Susan Bailey has worked in health care over the last three decades, starting as a critical care nurse before becoming a chief executive officer at several hospitals across the U.S. But in November 2020, the roles reversed.
To this day, she doesn’t remember the helicopter ride that took her to a hospital after her traumatic brain injury in South Florida. Despite two CT scans, care providers initially missed an aneurysm. She consulted a second neurosurgeon, who discovered that she did in fact suffer an aneurysm, in addition to a skull fracture, lacerations and hemorrhaging.
Despite the diagnostics showing aneurysm, the second neurosurgeon told Bailey she was OK. When she asked him what her chance of blood vessel rupture was, he gave her a low percentage — just 1% in five years. Not liking those odds, Bailey wanted to connect with a brain aneurysm specialist.
Through a series of connections between her family and the Brain Aneurysm Foundation, Bailey was introduced to Brian L. Hoh, M.D., M.B.A., FACS, FAHA, FAANS. Hoh, who serves as chair of the Lillian S. Wells Department of Neurosurgery at the UF College of Medicine, is also on the Medical Advisory Board at the Brain Aneurysm Foundation.

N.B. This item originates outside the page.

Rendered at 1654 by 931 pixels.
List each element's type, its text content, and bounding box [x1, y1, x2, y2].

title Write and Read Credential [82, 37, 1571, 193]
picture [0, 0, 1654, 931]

She contacted Hoh’s office on a Wednesday. By the following Monday, she was scheduled for her consultation. She remembers how he reassured her during that consultation, noting that he spends his life focusing on aneurysm research and care.
Hoh reviewed her scans and showed her where she had bled. Thanks to his expertise, he recognized the severity of the situation. He noted that Bailey was characterized as a misdiagnosis, and that many patients don’t survive. She needed to go to the OR immediately.
Seventeen days after her collapse, Bailey was preparing for an operation more than 250 miles from her home.
“I walked around from Nov. 3 and bled until he did my surgery on Nov. 20,” Bailey said. “I’m very, very fortunate.”
She remembers going into the OR hoping to live, but unsure of her outcome.
As uncertainty mounted, Bailey found comfort from the OR team. The chief anesthesiologist gathered his colleagues for the surgical timeout, which ended with every team member meeting Bailey and explaining their role in her surgery. She said that experience in the OR before surgery really grounded her, and it’s something she will never forget.